PAGE>
┌────────

Now - if the Portuguese community here finds itself as a group of more than 60 associations and clubs, wondering who you are and what you need to be doing, you might find it helpful to know that other groups have gone through the same kind of thing, and have found their way by re-discovering the reasons why the associations formed in the first place. As I understand, you formed your groups to make newcomers to Canada feel welcome and to provide places where you could speak your own language, keep your traditions alive and learn together to get through the difficulties of being new in Canada. You have done so well - look at your community full of doctors, accountants, artists, professors and writers. You have helped them all. But if it is the case that the flow of Portuguese immigrants has stopped, or slowed, and you find yourself an aging community struggling to bring in new people, it may only be necessary to branch out in ways that you hadn't considered before.

I hope that one of your groups is thinking about a day-care center, where you can teach your youngest citizens, at the time best to teach, the language, traditions and culture of Portugal and the Azores. These little ones - the children of your children - could have many avos to learn from - just as you had your grandparents to learn from. And they will bring the parents with them to learn the language.

You may not have the large groups of new Canadians to help, but you have your old people in nursing homes who need you now. These are the needy people in your community now.

The sister said " where I'm needed is my home". Your own poet, Fernando Pessoa wrote "minha lingua e a minha patria" - my language is my home. So as long as you can teach and speak your own language - you will always have your home.

└────────

SHORT PROBLEM A> Edit the passage about the Portuguese community by writing out everything from "You may not" down to "have your home." with "care homes" in place of "nursing homes".
SHORT PROBLEM B> Name every profession that the passage about the Portuguese community says its community is full of.

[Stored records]
┌────────

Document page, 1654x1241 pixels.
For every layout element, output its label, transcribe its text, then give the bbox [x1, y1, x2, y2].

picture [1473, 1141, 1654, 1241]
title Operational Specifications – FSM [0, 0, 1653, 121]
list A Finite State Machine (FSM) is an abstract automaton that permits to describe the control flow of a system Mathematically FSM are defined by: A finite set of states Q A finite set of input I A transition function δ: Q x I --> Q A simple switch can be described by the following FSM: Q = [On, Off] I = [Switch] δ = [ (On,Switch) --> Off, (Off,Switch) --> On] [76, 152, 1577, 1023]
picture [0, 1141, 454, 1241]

└────────

REPLY A>
You may not have the large groups of new Canadians to help, but you have your old people in care homes who need you now. These are the needy people in your community now.

The sister said " where I'm needed is my home". Your own poet, Fernando Pessoa wrote "minha lingua e a minha patria" - my language is my home. So as long as you can teach and speak your own language - you will always have your home.

REPLY B> Doctors, accountants, artists, professors and writers.